Manifestantes a favor do legalização do aborto. Foto: Augustin Marcarian da Reuters |
Com a nova legislação, a Argentina está mais uma vez na vanguarda dos direitos sociais na América Latina. A partir desta quarta-feira é o primeiro grande país da região a permitir que as mulheres decidam sobre seus corpos e se querem ou não ser mães, como já fizeram Uruguai, Cuba, Guiana e Guiana Francesa (e regiões como a Cidade do México). Nas demais, há restrições totais ou parciais, como no Brasil. A iniciativa, aprovada na Câmara dos Deputados há duas semanas, prevê que as gestantes tenham acesso ao aborto legal até a 14ª semana após a assinatura do consentimento por escrito. Também estipula um prazo máximo de dez dias entre a solicitação de interrupção da gravidez e sua realização, a fim de evitar manobras que retardem o aborto.

| Registros |
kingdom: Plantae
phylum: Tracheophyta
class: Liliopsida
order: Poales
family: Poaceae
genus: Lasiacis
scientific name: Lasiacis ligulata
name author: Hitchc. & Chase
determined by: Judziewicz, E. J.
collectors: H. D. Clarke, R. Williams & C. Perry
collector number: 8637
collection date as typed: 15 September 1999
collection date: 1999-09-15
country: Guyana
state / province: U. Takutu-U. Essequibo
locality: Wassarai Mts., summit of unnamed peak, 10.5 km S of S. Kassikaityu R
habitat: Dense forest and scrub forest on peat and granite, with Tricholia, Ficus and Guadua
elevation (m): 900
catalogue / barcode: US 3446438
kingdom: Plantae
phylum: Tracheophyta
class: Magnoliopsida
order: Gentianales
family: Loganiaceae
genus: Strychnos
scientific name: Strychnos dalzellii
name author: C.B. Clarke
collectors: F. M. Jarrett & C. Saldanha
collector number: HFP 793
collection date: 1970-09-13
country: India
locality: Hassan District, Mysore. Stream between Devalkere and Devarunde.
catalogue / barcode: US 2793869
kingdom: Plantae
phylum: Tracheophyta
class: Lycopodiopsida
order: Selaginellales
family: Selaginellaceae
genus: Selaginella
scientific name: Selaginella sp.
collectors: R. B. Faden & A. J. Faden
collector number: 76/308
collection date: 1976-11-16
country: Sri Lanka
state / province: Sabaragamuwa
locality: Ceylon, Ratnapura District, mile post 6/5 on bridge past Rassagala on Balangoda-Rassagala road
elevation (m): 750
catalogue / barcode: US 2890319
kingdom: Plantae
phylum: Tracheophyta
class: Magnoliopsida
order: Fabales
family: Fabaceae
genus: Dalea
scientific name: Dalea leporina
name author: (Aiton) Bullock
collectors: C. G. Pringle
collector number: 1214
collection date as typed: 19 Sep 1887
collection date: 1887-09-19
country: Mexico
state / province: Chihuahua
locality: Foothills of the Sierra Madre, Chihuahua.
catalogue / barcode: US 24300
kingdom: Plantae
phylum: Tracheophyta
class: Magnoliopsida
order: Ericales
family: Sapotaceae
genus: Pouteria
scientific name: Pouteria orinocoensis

| Lista de tarefas |
1. No texto sobre o aborto na Argentina, reescreva o trecho que começa com as palavras que contêm "Manifestantes a favor" e termina com "retardem o aborto.", trocando "vanguarda" por "linha de frente".
2. Traduza para o inglês esta frase do texto sobre o aborto na Argentina: "Também estipula um prazo máximo de dez dias entre a solicitação de interrupção da gravidez e sua realização, a fim de evitar manobras que retardem o aborto."
As linhas não têm nenhuma relação com o texto.

| Respostas das tarefas |
1.
Manifestantes a favor do legalização do aborto. Foto: Augustin Marcarian da Reuters |
Com a nova legislação, a Argentina está mais uma vez na linha de frente dos direitos sociais na América Latina. A partir desta quarta-feira é o primeiro grande país da região a permitir que as mulheres decidam sobre seus corpos e se querem ou não ser mães, como já fizeram Uruguai, Cuba, Guiana e Guiana Francesa (e regiões como a Cidade do México). Nas demais, há restrições totais ou parciais, como no Brasil. A iniciativa, aprovada na Câmara dos Deputados há duas semanas, prevê que as gestantes tenham acesso ao aborto legal até a 14ª semana após a assinatura do consentimento por escrito. Também estipula um prazo máximo de dez dias entre a solicitação de interrupção da gravidez e sua realização, a fim de evitar manobras que retardem o aborto.

2. It also sets a maximum period of ten days between the request to terminate the pregnancy and the procedure itself, in order to prevent maneuvers that delay the abortion.